- [Kutipan Dokumen]
Malaysia Terjangkiti Wabah Naturalisasi

Cerita

by

Pandit Football Indonesia mengkhususkan pada analisis pertandingan sepakbola, statistik dan liga, juga sejarah perkembangan sepakbola dan evolusi taktiknya

Malaysia Terjangkiti Wabah Naturalisasi

Pada 2017 lalu, Federasi sepakbola Malaysia (FAM) telah bersepakat dengan tegas bahwa pihaknya tidak akan menggunakan jasa pemain hasil dari “naturalisasi murni” yang tidak memiliki garis keturunan dan tidak ada silsilah-nya sama sekali dengan Malaysia. Namun di gelaran Piala AFF 2018, terdapat satu nama Gambia yang tampil mengesankan bersama tim bentukan Tan Cheng Hoe.

Datuk Mohd Yusoff Mahadi yang menjabat wakil federasi FAM sekaligus ketua komite program naturalisasi mengutarakan jika rencana jangka pendek otoritas tertinggi sepakbola Malaysia akan terus berlanjut. Artinya, Mohamadou Sumareh, pemain berdarah Gambia tersebut bukan nama terakhir yang dinaturalisasi.

- [Soal Tertulis A]
Sebutkan semua nama orang yang muncul dalam kutipan tentang naturalisasi pemain di Malaysia.
- [Soal Tertulis B]
Ubahlah bagian kutipan tentang naturalisasi pemain di Malaysia yang dibuka dengan kata-kata "Pandit Football Indonesia" dan ditutup dengan "terakhir yang dinaturalisasi.". Ganti setiap "Gambia" di bagian itu dengan "Kamerun".
Data di bawah ini diambil dari sumber lain.

(Butir Dataset)
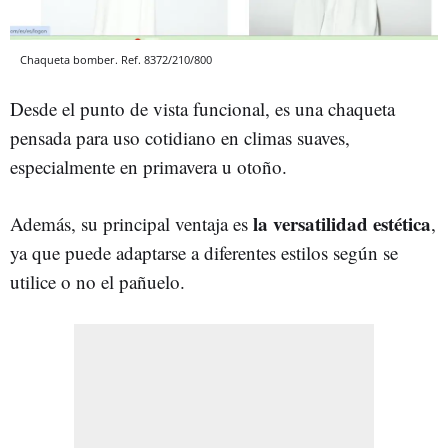
Chaqueta bomber. Ref. 8372/210/800
Desde el punto de vista funcional, es una chaqueta
pensada para uso cotidiano en climas suaves,
especialmente en primavera u otoño.
la versatilidad estética
Además, su principal ventaja es
,
ya que puede adaptarse a diferentes estilos según se
utilice o no el pañuelo.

- [Pembahasan Jawaban A]
Tan Cheng Hoe, Datuk Mohd Yusoff Mahadi, dan Mohamadou Sumareh.

- [Pembahasan Jawaban B]
Pandit Football Indonesia mengkhususkan pada analisis pertandingan sepakbola, statistik dan liga, juga sejarah perkembangan sepakbola dan evolusi taktiknya

Malaysia Terjangkiti Wabah Naturalisasi

Pada 2017 lalu, Federasi sepakbola Malaysia (FAM) telah bersepakat dengan tegas bahwa pihaknya tidak akan menggunakan jasa pemain hasil dari “naturalisasi murni” yang tidak memiliki garis keturunan dan tidak ada silsilah-nya sama sekali dengan Malaysia. Namun di gelaran Piala AFF 2018, terdapat satu nama Kamerun yang tampil mengesankan bersama tim bentukan Tan Cheng Hoe.

Datuk Mohd Yusoff Mahadi yang menjabat wakil federasi FAM sekaligus ketua komite program naturalisasi mengutarakan jika rencana jangka pendek otoritas tertinggi sepakbola Malaysia akan terus berlanjut. Artinya, Mohamadou Sumareh, pemain berdarah Kamerun tersebut bukan nama terakhir yang dinaturalisasi.